Re: sprintf and sprintf_s
Alex Blekhman wrote:
"Ben Voigt [C++ MVP]" wrote:
sprintf(&u[8], "%u", 0x87654321)
BTW, 8 characters are not enough to print 0x12345678 in
decimal. The string will be: "305419896", i.e. 9 characters +
terminating nul.
What does this "8 characters are not enough" have to do with any
of the questions or posted code?
Obviously it has to do with the previous post about 64-bit
integers. The OP wants to print 64-bit number into a string
buffer. He does it in two steps: prints first half of a number,
then prints second half of a number. Like this:
union utype
{
unsigned long long ull;
unsigned long ul[2];
};
utype ut;
ut.ull = 0x1234567887654321;
char u[100];
sprintf(u, "%u", ut.ul[1]);
sprintf(&u[8], "%u", ut.ul[0]);
The expectation is that the `u' buffer will contain the string:
"1234567887654321". I think now you can see the bug. He prints it
in decimal, so first half of a 64-bit number will take more than 8
characters: "305419896". When second half of a number is printed
starting from 7th position, then the last character in the string
is overwritten.
That's all.
Ok, that makes more sense.

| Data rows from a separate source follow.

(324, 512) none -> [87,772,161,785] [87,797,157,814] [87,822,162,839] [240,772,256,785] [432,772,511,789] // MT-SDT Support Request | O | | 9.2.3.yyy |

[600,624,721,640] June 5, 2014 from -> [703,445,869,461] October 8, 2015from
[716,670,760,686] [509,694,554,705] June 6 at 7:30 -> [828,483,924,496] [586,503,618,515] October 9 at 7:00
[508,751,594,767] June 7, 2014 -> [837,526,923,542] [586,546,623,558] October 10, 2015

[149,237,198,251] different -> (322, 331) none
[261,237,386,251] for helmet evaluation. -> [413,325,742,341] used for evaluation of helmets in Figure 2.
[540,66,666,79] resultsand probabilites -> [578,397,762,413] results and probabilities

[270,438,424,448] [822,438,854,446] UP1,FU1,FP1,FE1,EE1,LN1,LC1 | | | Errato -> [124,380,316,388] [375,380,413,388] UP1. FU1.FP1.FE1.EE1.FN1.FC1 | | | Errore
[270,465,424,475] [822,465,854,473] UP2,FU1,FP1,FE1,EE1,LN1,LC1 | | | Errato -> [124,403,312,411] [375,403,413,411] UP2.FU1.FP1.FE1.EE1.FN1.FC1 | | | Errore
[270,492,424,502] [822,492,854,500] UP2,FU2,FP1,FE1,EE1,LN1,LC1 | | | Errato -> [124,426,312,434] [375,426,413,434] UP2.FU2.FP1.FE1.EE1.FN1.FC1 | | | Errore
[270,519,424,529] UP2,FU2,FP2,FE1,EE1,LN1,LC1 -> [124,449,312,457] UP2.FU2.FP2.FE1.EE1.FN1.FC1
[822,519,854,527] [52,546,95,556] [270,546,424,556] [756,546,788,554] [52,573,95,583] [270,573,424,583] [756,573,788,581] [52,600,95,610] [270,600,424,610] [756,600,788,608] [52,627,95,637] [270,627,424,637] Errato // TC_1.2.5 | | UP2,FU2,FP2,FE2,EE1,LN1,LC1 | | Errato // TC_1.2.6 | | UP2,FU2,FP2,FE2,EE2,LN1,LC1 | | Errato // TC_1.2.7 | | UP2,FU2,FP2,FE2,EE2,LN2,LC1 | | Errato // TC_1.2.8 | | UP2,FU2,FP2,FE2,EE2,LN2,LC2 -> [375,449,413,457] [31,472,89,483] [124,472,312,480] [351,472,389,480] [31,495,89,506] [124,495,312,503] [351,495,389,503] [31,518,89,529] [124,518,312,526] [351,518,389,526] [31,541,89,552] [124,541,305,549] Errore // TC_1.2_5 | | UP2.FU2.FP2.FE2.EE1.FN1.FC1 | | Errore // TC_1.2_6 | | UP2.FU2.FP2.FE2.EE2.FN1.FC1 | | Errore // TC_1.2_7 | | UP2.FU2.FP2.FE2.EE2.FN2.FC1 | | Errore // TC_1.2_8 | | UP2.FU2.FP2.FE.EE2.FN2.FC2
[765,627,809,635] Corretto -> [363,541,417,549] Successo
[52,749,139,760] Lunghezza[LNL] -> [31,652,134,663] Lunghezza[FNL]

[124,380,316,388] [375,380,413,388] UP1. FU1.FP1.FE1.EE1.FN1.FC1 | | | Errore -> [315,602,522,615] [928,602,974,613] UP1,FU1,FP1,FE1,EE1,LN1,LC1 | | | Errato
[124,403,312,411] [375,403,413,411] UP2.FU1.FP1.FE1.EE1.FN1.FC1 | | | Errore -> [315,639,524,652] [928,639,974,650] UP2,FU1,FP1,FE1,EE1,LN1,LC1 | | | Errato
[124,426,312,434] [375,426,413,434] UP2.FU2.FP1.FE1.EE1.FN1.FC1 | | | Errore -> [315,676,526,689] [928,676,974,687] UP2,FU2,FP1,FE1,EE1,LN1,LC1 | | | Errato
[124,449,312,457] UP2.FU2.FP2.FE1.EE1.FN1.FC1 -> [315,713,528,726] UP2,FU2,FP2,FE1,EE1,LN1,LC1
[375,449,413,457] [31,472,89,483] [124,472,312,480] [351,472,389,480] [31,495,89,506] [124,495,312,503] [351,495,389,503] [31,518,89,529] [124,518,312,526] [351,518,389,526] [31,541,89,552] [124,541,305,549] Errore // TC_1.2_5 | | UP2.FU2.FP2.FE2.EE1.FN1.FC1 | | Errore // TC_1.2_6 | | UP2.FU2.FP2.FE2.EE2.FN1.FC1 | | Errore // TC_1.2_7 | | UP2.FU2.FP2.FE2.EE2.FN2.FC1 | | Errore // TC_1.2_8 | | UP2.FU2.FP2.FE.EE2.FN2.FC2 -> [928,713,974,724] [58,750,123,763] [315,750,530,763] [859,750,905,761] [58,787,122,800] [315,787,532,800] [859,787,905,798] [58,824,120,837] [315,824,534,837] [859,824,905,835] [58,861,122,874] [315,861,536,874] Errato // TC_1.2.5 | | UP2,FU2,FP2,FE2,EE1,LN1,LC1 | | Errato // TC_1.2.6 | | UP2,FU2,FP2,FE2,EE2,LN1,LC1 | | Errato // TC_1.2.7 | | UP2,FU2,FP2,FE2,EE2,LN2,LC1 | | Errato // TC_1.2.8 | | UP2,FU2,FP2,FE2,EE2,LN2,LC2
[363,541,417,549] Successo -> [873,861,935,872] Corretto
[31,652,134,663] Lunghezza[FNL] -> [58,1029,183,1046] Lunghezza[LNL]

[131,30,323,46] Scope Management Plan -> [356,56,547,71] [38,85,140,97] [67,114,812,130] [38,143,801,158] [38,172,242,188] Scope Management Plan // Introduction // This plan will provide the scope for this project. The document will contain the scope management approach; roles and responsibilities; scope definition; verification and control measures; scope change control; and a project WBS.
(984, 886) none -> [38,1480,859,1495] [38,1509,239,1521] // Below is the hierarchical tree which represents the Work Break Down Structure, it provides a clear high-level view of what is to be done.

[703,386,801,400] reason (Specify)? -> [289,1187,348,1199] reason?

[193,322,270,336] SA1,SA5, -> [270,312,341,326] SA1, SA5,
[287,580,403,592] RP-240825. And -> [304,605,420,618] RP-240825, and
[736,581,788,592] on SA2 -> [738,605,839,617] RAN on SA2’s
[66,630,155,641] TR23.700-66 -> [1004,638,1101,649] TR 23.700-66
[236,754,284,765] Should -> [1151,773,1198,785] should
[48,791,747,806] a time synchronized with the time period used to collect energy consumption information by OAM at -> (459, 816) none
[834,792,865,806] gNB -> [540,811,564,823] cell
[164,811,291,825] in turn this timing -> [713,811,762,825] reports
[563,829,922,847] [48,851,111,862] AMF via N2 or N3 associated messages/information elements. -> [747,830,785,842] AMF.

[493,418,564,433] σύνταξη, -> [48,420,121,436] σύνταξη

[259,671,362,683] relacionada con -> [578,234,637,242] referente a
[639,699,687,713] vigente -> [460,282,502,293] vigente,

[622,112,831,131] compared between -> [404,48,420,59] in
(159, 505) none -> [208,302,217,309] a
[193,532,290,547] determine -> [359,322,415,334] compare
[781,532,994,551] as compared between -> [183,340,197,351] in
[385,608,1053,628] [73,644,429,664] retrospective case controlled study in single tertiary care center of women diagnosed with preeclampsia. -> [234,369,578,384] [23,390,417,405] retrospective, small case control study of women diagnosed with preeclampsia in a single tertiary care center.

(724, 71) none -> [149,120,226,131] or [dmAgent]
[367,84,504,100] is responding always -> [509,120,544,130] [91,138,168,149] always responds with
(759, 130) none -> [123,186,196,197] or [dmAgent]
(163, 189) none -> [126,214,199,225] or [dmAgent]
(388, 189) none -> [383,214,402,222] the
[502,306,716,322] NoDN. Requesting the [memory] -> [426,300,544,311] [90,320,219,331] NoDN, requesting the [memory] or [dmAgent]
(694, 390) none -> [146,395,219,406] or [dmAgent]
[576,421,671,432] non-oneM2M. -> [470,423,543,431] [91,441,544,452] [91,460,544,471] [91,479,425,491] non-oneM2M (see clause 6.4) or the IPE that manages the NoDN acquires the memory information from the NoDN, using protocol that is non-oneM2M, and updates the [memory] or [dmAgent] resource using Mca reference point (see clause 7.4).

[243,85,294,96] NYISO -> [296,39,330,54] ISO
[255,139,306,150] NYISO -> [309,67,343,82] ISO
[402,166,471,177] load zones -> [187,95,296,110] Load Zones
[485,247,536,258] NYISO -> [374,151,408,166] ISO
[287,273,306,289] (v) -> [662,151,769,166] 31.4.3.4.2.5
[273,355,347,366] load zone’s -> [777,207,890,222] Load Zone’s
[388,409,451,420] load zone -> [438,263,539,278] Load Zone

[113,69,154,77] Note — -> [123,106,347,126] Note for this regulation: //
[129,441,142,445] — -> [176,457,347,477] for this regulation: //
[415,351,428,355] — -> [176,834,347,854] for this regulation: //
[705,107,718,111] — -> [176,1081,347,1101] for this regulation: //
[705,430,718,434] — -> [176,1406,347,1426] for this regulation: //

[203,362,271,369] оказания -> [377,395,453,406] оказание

I can't find that other post at the moment, but
I did see it, I just didn't make the connection that it was the same poster
and that there were two numbers being concatenated (of course string
concatenation of numbers which are expressed in decimal and 2^32 apart in
place value doesn't make any sense either, people recommended to him to use
%X).
In any case, this can be solved safely by:
template <size_t N>
size_t sprintf_offset( char (&output)[N], size_t offset, const char* format,
.... )
{
if (offset > N)
return 0;
va_arg junk...
return vsprintf_s(&output[offset], N - offset, format, args);
}
and then
sprintf(u, "%x", ut.ul[1]);
sprintf_offset(u, 8, "%x", ut.ul[0]);
Alex